TV3 ignores Kenny's demand
Station insists Browne to stay on as host of election debate
Enda Kenny's tough-guy stance backfired last night when TV3 ignored his demands to remove Vincent Browne as moderator of TV3's party leaders' debate on Tuesday.
The FG leader threw himself into the first major controversy of the election campaign yesterday when he ruled out appearing on TV3 with Mr Browne.
But TV3 refused to back down and the debate will go ahead with or without Mr Kenny -- and the format for the debate with the other two party leaders will be negotiated over the coming days.
TV3's director of news Andrew Hanlon said the broadcaster had always planned to have Vincent Brown and Ursula Halligan present and moderate its election debates and nothing had changed.
Sources close to Mr Browne said last night that TV3 had offered to replace him with Ursula Halligan on Thursday but the three-leader debate was still not acceptable to Fine Gael.
However, Mr Hanlon refused to be drawn on speculation that an empty chair where Mr Kenny should have sat would be left on the set.
The other parties have taunted Mr Kenny and said he was afraid to appear with Micheal Martin and Eamon Gilmore.
Mr Kenny told reporters in Roscrea he would not be at any debate if Vincent Browne was chairing it.
He said: "Vincent Browne on his television programme advised that I, as leader of my party, should take a bottle of whiskey, a gun and go into a dark room.
"I have been in hundreds of homes around this country where the tragedy of suicide inflicted pain and stress and I will not participate on any programme that Vincent Browne has anything to do with."
Mr Kenny and Mr Browne clashed after the broadcaster's comments were made on TV3.
A complaint was made to the Broadcasting Authority of Ireland (BAI) but was rejected yesterday when it ruled that Mr Browne had already made a full and unreserved apology to viewers over the comments broadcast last September.
The broadcaster had also written to Mr Kenny to express regret for the remark, and this action had sufficiently remedied the matter, the BAI said.
The HSE body Headline aims to promote responsible coverage of suicide and had complained that the remarks were extremely insensitive and likely to cause harm and distress.
Mr Kenny is preparing to appear in a five-leader debate on RTE on St Valentine's Day and a three-way leaders' debate on RTE on February 22.
Both Fianna Fail and the Labour Party were last night trying to restrain their delight at what they saw as Mr Kenny's political own goal.

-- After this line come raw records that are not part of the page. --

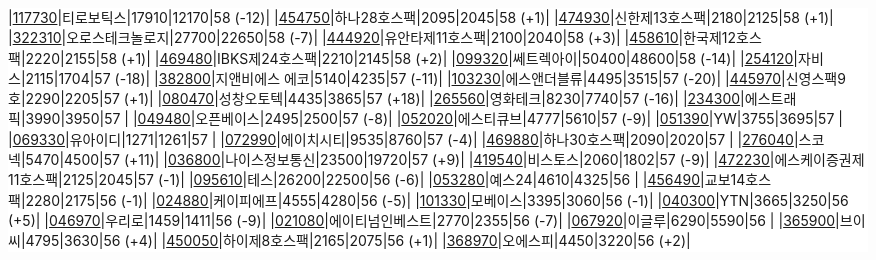 |[117730](https://finance.daum.net/quotes/A117730)|티로보틱스|17910|12170|58 (-12)|
|[454750](https://finance.daum.net/quotes/A454750)|하나28호스팩|2095|2045|58 (+1)|
|[474930](https://finance.daum.net/quotes/A474930)|신한제13호스팩|2180|2125|58 (+1)|
|[322310](https://finance.daum.net/quotes/A322310)|오로스테크놀로지|27700|22650|58 (-7)|
|[444920](https://finance.daum.net/quotes/A444920)|유안타제11호스팩|2100|2040|58 (+3)|
|[458610](https://finance.daum.net/quotes/A458610)|한국제12호스팩|2220|2155|58 (+1)|
|[469480](https://finance.daum.net/quotes/A469480)|IBKS제24호스팩|2210|2145|58 (+2)|
|[099320](https://finance.daum.net/quotes/A099320)|쎄트렉아이|50400|48600|58 (-14)|
|[254120](https://finance.daum.net/quotes/A254120)|자비스|2115|1704|57 (-18)|
|[382800](https://finance.daum.net/quotes/A382800)|지앤비에스 에코|5140|4235|57 (-11)|
|[103230](https://finance.daum.net/quotes/A103230)|에스앤더블류|4495|3515|57 (-20)|
|[445970](https://finance.daum.net/quotes/A445970)|신영스팩9호|2290|2205|57 (+1)|
|[080470](https://finance.daum.net/quotes/A080470)|성창오토텍|4435|3865|57 (+18)|
|[265560](https://finance.daum.net/quotes/A265560)|영화테크|8230|7740|57 (-16)|
|[234300](https://finance.daum.net/quotes/A234300)|에스트래픽|3990|3950|57 |
|[049480](https://finance.daum.net/quotes/A049480)|오픈베이스|2495|2500|57 (-8)|
|[052020](https://finance.daum.net/quotes/A052020)|에스티큐브|4777|5610|57 (-9)|
|[051390](https://finance.daum.net/quotes/A051390)|YW|3755|3695|57 |
|[069330](https://finance.daum.net/quotes/A069330)|유아이디|1271|1261|57 |
|[072990](https://finance.daum.net/quotes/A072990)|에이치시티|9535|8760|57 (-4)|
|[469880](https://finance.daum.net/quotes/A469880)|하나30호스팩|2090|2020|57 |
|[276040](https://finance.daum.net/quotes/A276040)|스코넥|5470|4500|57 (+11)|
|[036800](https://finance.daum.net/quotes/A036800)|나이스정보통신|23500|19720|57 (+9)|
|[419540](https://finance.daum.net/quotes/A419540)|비스토스|2060|1802|57 (-9)|
|[472230](https://finance.daum.net/quotes/A472230)|에스케이증권제11호스팩|2125|2045|57 (-1)|
|[095610](https://finance.daum.net/quotes/A095610)|테스|26200|22500|56 (-6)|
|[053280](https://finance.daum.net/quotes/A053280)|예스24|4610|4325|56 |
|[456490](https://finance.daum.net/quotes/A456490)|교보14호스팩|2280|2175|56 (-1)|
|[024880](https://finance.daum.net/quotes/A024880)|케이피에프|4555|4280|56 (-5)|
|[101330](https://finance.daum.net/quotes/A101330)|모베이스|3395|3060|56 (-1)|
|[040300](https://finance.daum.net/quotes/A040300)|YTN|3665|3250|56 (+5)|
|[046970](https://finance.daum.net/quotes/A046970)|우리로|1459|1411|56 (-9)|
|[021080](https://finance.daum.net/quotes/A021080)|에이티넘인베스트|2770|2355|56 (-7)|
|[067920](https://finance.daum.net/quotes/A067920)|이글루|6290|5590|56 |
|[365900](https://finance.daum.net/quotes/A365900)|브이씨|4795|3630|56 (+4)|
|[450050](https://finance.daum.net/quotes/A450050)|하이제8호스팩|2165|2075|56 (+1)|
|[368970](https://finance.daum.net/quotes/A368970)|오에스피|4450|3220|56 (+2)|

A spokesman for the Labour Party said Mr Gilmore was surprised that Mr Kenny was refusing to appear on TV3's leaders' debate.
Fianna Fail leader Micheal Martin said: "As a leader of government, you have to be able to deal with tough negotiations in many forums."
Fine Gael director of elections Phil Hogan said: "Fine Gael would like to express its satisfaction that arrangements are being finalised regarding a televised five-way leaders' debate to be hosted by RTE on Monday, February 14."
He continued: "The hosting of a five-way debate is unprecedented and reflects my repeated calls for the leaders of all parties to be afforded the opportunity to discuss their policies."
Mr Kenny's attack on Mr Browne continues a bitter feud between the pair dating almost 30 years.
In the run-up to the January 1982 general election, Mr Browne lambasted the Fine Gael TD for doing nothing of note in his seven years in the Dail.
Still reeling from the attack, Mr Kenny hit back a year later during a debate on Dail reform.
"I remember having the doubtful fortune of appearing on a well-known television programme where a well-known journalist said of me: 'This guy purports to be a deputy, but he did not even speak in that Dail'.
"That Dail only lasted for a short time, but the journalist was right, I did not speak in this fashion in the chamber during that Dail. The number of people who commented on that fact was unbelievable," he said.